ATTIVITÀ =>
1) Trascrivi parola per parola il brano del testo su Gino Paoli che va da "Si è spento" fino a "la sua musica.".
2) Indica se ciascuna affermazione concorda con il testo su Gino Paoli, rispondendo sì o no e citando alla lettera le parole del testo che lo decidono. (a) Paoli è morto all'età di 91 anni. (b) La figlia Amanda è nata dalla relazione con Ornella Vanoni. (c) Dal 1991 Paoli era sposato con Paola Penzo.

Si è spento questa mattina Gino Paoli, una delle figure più significative della musica italiana contemporanea. Il cantautore genovese aveva 91 anni e lascia dietro di sé un'eredità artistica straordinaria, accompagnata da una vita sentimentale altrettanto intensa e ricca di passioni che hanno fatto spesso parlare di lui oltre che per la sua musica.

La storia personale di Paoli è stata caratterizzata da amori celebri che hanno catturato l'attenzione del pubblico italiano. Tra i nomi più noti figura Ornella Vanoni, con cui intrattenne una relazione profonda negli anni Sessanta, periodo in cui entrambi erano ai vertici della scena musicale nazionale. In seguito, la sua vita si intrecciò con quella dell'attrice Stefania Sandrelli: dalla loro relazione nacque la figlia Amanda nel 1964, frutto di un amore che Paoli non ha mai rinnegato, considerandolo uno dei capitoli più importanti della sua esistenza.

Paoli stesso aveva spiegato la sua visione sentimentale con una dichiarazione che riassumeva la sua filosofia di vita: "Se amo una donna, è per tutta la vita: le ragioni per cui l'ho amata sussistono, la bellezza permane. Perché smettere solo perché non si va più a letto insieme?". Questa frase racchiude l'essenza del suo modo di intendere i legami affettivi, un approccio poco convenzionale che gli ha permesso di mantenere relazioni significative anche al di là dei confini tradizionali.

Nell'ultimo capitolo della sua vita coniugale, dal 1991 Paoli era sposato con Paola Penzo, dalla quale ebbe i figli minori. Questo matrimonio ha rappresentato una stabilità importante negli ultimi decenni della sua esistenza, anche se la memoria collettiva continua ad associare il suo nome principalmente alle storie d'amore con le due grandi donne della musica italiana. La famiglia allargata di Paoli testimonia una vita ricca di legami affettivi e di una concezione dell'amore che sfidava le convenzioni sociali del suo tempo.

Voci di dati archiviati =>
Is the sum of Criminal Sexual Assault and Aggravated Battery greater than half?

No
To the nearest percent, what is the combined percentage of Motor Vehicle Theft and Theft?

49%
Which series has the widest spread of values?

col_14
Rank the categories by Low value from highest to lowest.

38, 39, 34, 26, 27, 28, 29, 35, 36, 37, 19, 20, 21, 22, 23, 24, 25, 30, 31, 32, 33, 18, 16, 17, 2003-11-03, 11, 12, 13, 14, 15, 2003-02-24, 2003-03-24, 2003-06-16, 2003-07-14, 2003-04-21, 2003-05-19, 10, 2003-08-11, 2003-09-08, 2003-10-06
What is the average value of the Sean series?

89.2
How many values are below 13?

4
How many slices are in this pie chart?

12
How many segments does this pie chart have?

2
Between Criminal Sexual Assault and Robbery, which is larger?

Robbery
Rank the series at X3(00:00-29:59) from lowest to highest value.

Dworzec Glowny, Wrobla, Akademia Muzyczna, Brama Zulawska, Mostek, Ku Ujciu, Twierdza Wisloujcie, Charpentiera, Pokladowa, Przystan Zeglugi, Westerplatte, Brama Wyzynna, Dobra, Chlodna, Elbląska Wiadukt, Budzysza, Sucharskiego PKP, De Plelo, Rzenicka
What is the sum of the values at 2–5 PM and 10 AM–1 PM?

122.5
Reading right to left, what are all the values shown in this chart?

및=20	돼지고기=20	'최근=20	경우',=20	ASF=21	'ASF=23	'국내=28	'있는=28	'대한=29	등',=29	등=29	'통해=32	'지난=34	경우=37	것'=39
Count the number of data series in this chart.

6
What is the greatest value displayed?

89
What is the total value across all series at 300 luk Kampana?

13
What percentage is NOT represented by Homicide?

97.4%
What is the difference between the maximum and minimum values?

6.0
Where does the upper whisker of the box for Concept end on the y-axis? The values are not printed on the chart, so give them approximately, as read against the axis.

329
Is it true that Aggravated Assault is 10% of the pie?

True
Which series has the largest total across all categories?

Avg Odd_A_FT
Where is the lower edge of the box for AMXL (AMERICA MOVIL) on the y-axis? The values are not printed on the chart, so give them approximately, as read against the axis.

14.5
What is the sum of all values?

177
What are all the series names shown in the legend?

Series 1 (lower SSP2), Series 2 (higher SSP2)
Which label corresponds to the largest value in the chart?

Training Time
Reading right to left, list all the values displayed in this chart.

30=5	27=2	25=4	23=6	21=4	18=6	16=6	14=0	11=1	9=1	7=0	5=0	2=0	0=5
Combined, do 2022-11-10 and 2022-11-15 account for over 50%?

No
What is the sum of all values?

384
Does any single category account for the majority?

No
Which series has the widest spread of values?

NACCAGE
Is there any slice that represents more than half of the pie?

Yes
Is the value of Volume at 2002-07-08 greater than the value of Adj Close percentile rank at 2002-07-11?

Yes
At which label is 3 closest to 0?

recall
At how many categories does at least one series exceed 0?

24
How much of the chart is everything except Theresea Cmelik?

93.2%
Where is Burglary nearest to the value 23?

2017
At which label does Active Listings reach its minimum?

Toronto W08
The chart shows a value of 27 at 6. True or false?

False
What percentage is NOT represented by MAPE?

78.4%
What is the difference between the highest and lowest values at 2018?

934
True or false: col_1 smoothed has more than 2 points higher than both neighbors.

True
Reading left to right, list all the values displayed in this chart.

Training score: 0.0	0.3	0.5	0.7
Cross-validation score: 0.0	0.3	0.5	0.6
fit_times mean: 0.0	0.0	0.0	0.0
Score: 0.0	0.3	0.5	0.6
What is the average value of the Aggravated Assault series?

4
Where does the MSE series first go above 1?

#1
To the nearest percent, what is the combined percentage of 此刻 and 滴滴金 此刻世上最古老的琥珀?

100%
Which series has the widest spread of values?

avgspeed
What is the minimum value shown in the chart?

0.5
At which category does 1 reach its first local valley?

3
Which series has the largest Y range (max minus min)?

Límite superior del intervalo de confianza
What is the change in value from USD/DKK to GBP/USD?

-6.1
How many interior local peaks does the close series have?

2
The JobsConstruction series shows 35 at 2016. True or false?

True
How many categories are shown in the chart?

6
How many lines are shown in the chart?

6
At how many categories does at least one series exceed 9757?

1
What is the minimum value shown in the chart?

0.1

RISPOSTE PER ATTIVITÀ =>
1)
Si è spento questa mattina Gino Paoli, una delle figure più significative della musica italiana contemporanea. Il cantautore genovese aveva 91 anni e lascia dietro di sé un'eredità artistica straordinaria, accompagnata da una vita sentimentale altrettanto intensa e ricca di passioni che hanno fatto spesso parlare di lui oltre che per la sua musica.

2)
(a) Sì: "Il cantautore genovese aveva 91 anni".
(b) No: "la sua vita si intrecciò con quella dell'attrice Stefania Sandrelli: dalla loro relazione nacque la figlia Amanda nel 1964".
(c) Sì: "dal 1991 Paoli era sposato con Paola Penzo".